Une gouvernance footballistique en crise
À Zurich, Gianni Infantino accumule les oppositions. L’UEFA, l’AFC (Confédération asiatique) et la CONCACAF forment une coalition inédite contre son projet de monétisation de la Coupe du monde. L’initiative présidentielle, censée moderniser le financement du football, soulève des craintes légitimes sur la gouvernance et l’équilibre des revenus entre confédérations.
Pour la Confédération africaine de football (CAF) et son président Patrice Motsepe, l’enjeu est crucial. Avec 54 associations membres à consulter, l’Afrique dispose d’un poids décisionnel non négligeable : 43 votes seulement suffiraient à destituer Infantino selon le règlement interne de la FIFA. Cette réalité rappelle que même les instances apparemment monolithiques conservent des mécanismes démocratiques. La CAF a d’ailleurs appelé ses membres à un examen prudent de la proposition, oscillant entre opportunité de revenus accrus et protection de l’intégrité de la gouvernance.

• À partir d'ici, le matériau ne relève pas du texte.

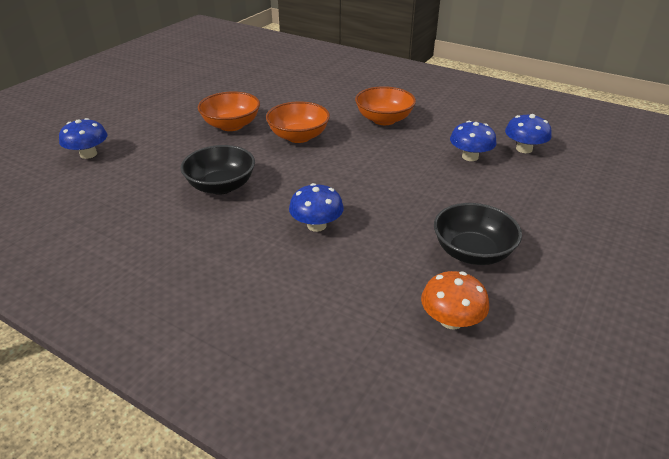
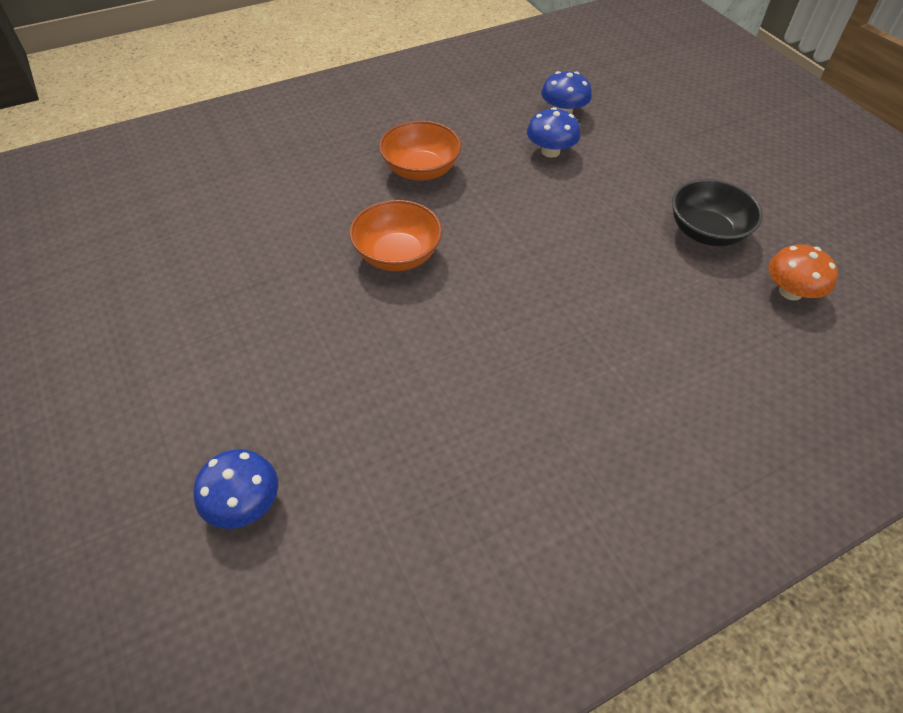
camera: 60 degrees left, 15 degrees up
(221, 186) = (461, 371): black bowl -> none
(231, 125) = (307, 306): orange bowl -> none
(316, 225) = (600, 318): blue mushroom -> none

Les talents africains accélèrent leur ascension en Europe
Tandis que les débats institutionnels agitent Zurich, les joueurs africains poursuivent leur percée aux plus hauts niveaux. Bara Sapoko Ndiaye, jeune attaquant sénégalais de dix-huit ans, finalise son transfert au Bayern Munich — une étape symbolique pour les talents ouest-africains. Patrick Ouotro (Côte d’Ivoire) rejoint la Liga Portugal avec le Vitória Guimarães, tandis que le gardien burkinabè Hervé Koffi s’engage avec l’Union Saint-Gilloise après un prêt à Angers.
En Ligue 2 française, Nampalys Mendy (Sénégal) relance sa carrière au FC Metz, libre depuis son départ de Watford. Ces mobilités illustrent une dynamique claire : les clubs européens considèrent le talent africain comme un atout stratégique, et les athlètes du continent voient l’Europe non comme une fin en soi, mais comme un maillon nécessaire de leur développement professionnel.

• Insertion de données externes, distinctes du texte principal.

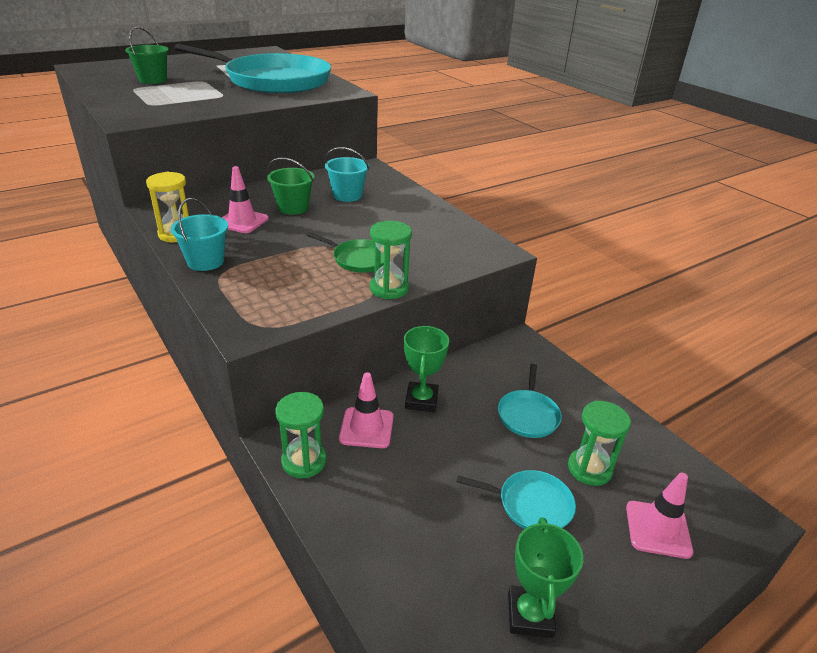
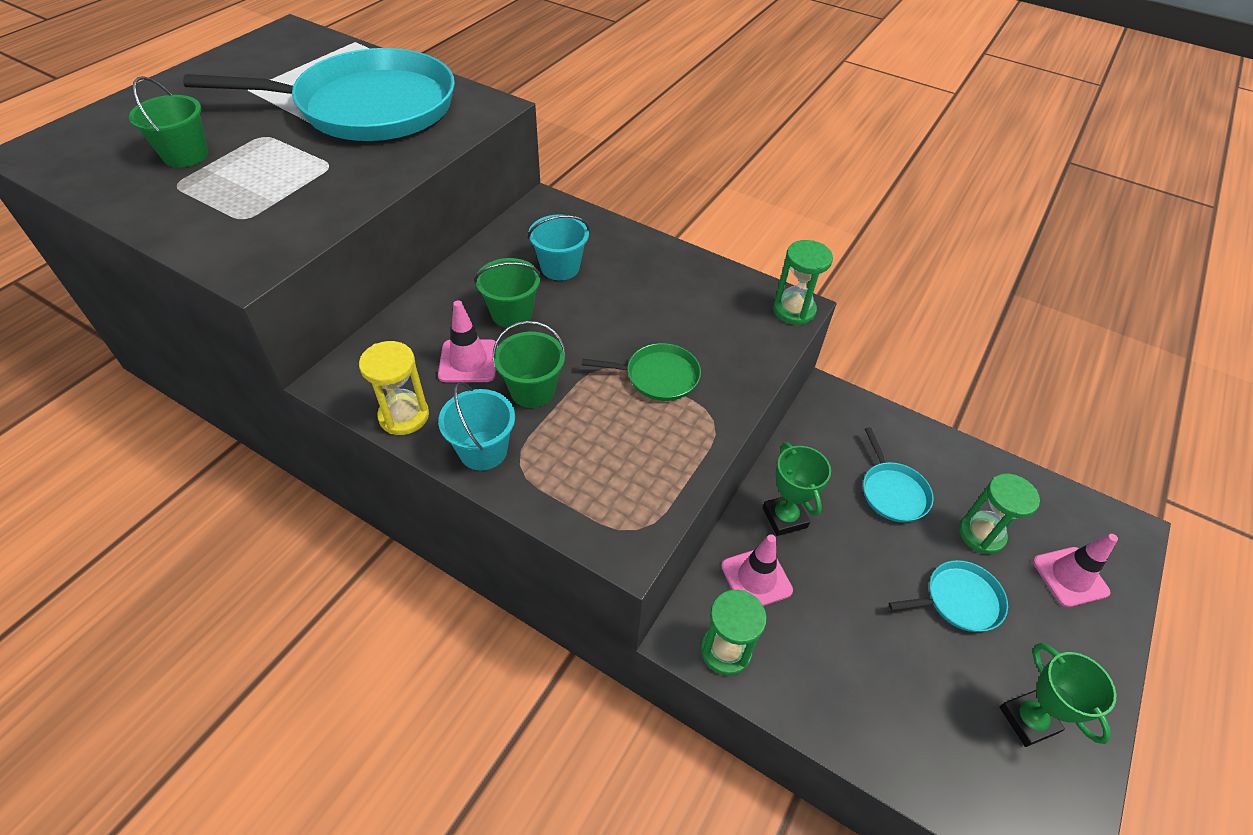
camera: 25 degrees left, 15 degrees up
(267, 244) = (532, 390): none -> green bucket
(389, 288) = (725, 412): green hourglass -> green hourglass (794, 310)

La Guinée face à ses ambitions
Sur le plan continental, la Guinée occupe une place grandissante. Sa sélection féminine U18 de handball dispute le Championnat du monde en Roumanie (29 juillet – 9 août), aux côtés de géants comme l’Allemagne et l’Espagne. Bien que battue 36-21 contre l’Allemagne en phase de groupes, l’équipe a montré des progrès en seconde période. Surtout, elle a arracher son premier point contre l’Ouzbékistan (22-22), confirmant que la performance guinéenne progresse à chaque compétition.
Parallèlement, Conakry se prépare à accueillir la Coupe d’Afrique des Nations de minifootball en 2027. Le gouvernement guinéen mobilise ses efforts pour faire de cet événement un succès continental — une opportunité de visibilité sportive et d’investissement infrastructurel majeure.
En judo, Aminata Soumah a rapporté le bronze du Championnat d’Afrique de Casablanca (catégorie moins de 52 kg), tandis que Mory Konaté et Fatoumata Koulako Bah affûtent leurs compétences en tir à l’arc en Algérie avant les Jeux de Dakar 2026.
Vers une nouvelle ère du leadership footballistique
La nomination de Zinédine Zidane comme sélectionneur de la France symbolise aussi une transition : un Français d’origine algérienne accède au sommet du football européen au moment précis où des voix africaines revendiquent une gouvernance plus équitable de la FIFA. Zidane s’est immédiatement positionné contre le racisme — un message que des centaines de joueurs africains en Europe écoutent attentivement.
Cette semaine condense les enjeux majeurs du sport africain : affirmation des talents, restructuration de la gouvernance mondiale, et volonté d’autonomie décisionnelle. L’Afrique n’attend plus de permission ; elle construit ses propres récits de succès.